Activities and Assessment Scheme for Online Teaching Practice Model

Activity Description No. of Activities Marks (100)
Evaluating Video Lecture Evaluate video lectures of any course of student’s choice from any of the OERs, preferably related to their previous academic qualification. 02 10
Recording a Model Lecture The student-teachers is required to record an alternate model lecture for the video they have evaluated from the OERs. 02 15
Lesson plans of the video lecture The student-teachers need to design the lesson plans of the video lectures they have evaluated of their selected course. 20-48* 20
Recoding video lecture The student-teachers send the university supervisors at least one video lecture recording per week as an alternate of actual classroom teaching. 6-16** 15
Evaluating live teaching Evaluating live teaching sessions in the groups 02 30
Written assignments Alternative assignments relating to classroom teaching-learning process. 02 10
*/**depends upon the credit hours of teaching practice and the degree program

This model can be made productive further by adding a minimum number of sessions to be attended by the student-teachers and allotting marks for their attendance and participation in live sessions.
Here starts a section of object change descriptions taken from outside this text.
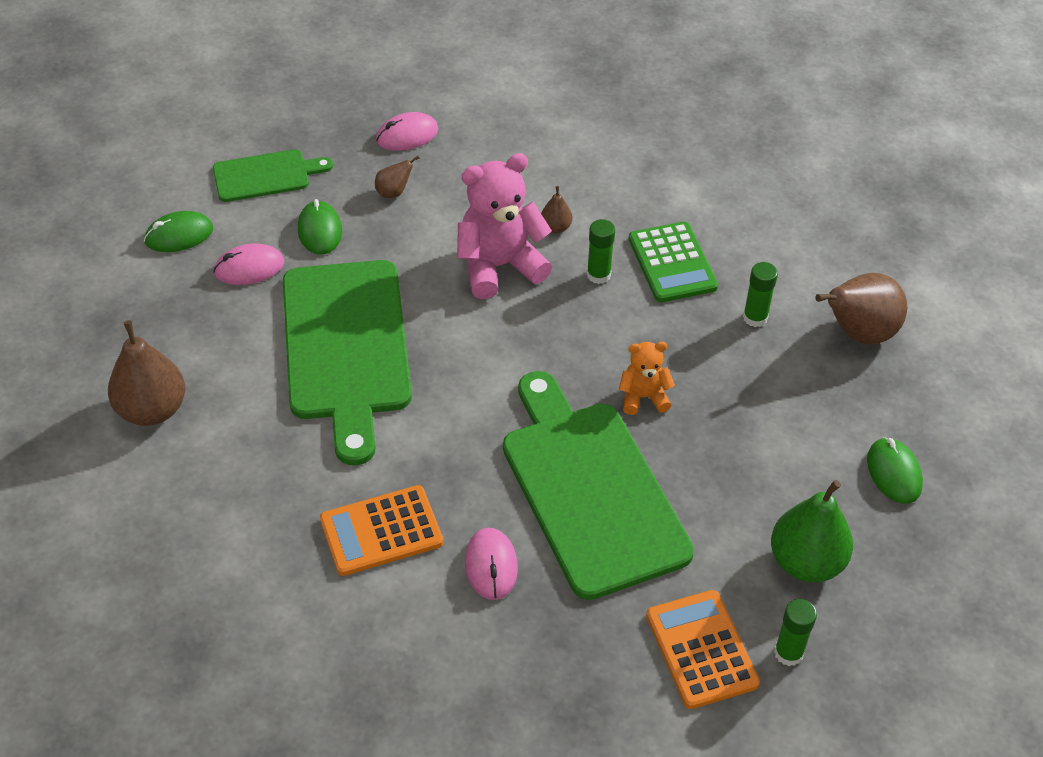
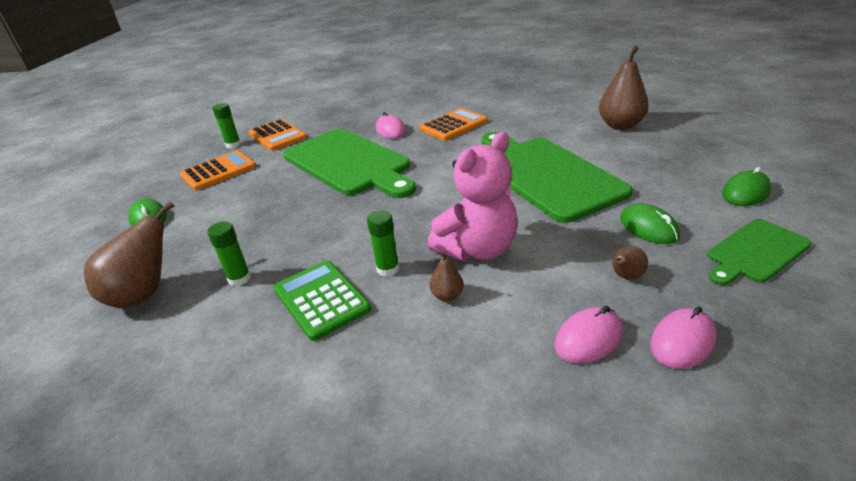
camera: 165 degrees right, 15 degrees down
(249, 268) = (665, 191): pink mouse -> pink mouse (588, 338)
(643, 397) = (327, 207): orange teddy bear -> none
(806, 562) = (218, 171): green pear -> orange calculator

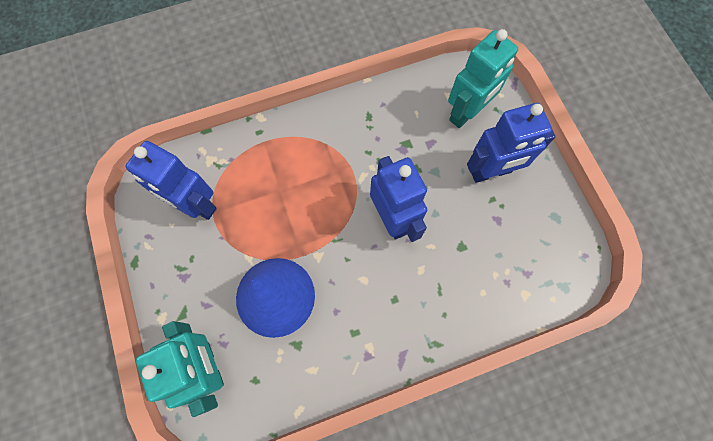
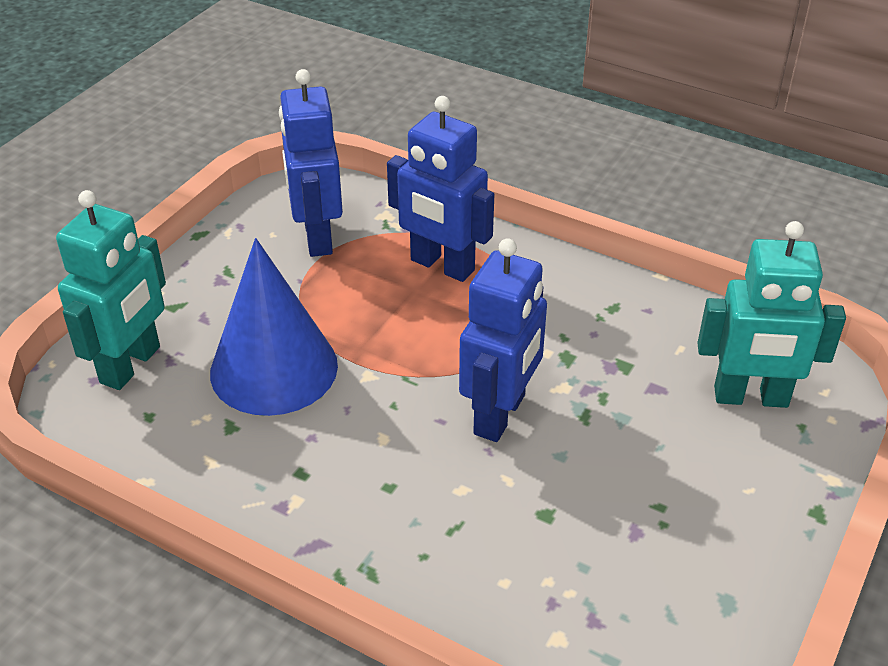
camera: 50 degrees right, 30 degrees down
(491, 172) = (698, 478): blue robot -> blue robot (442, 266)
These are administrative measures and vary from university to university therefore, these are subject to the assessment scheme of each university.  

3. CONCLUSION

This chapter serves as a threshold in discussing how educational activities have been conducted in Pakistan in this unforeseen pandemic. The comparison of COVID-19 situation with other countries and the educational activities carried out by them could be compared for a global policy perspective and internationalization of the pandemic response. The situation of COVID-19 is much in control in Pakistan due to the smart lockdown policy of the Government. The situation in the neighboring countries especially in India and Bangladesh is not under control as yet. The online education options especially in the field of teacher education and more specifically the teaching practice module can be replicated in these countries for the safety of student, teachers and society at large. This model can be initiated in any of the university and the outcomes can be evaluated after one semester. The alternate options through online education mode is the need of the time now more than ever. There are scientific predictions of a second wave of COVID-19 pandemic, utilizing the model for the preparation of prospective teachers can occupy the gap of the face-to-face learning.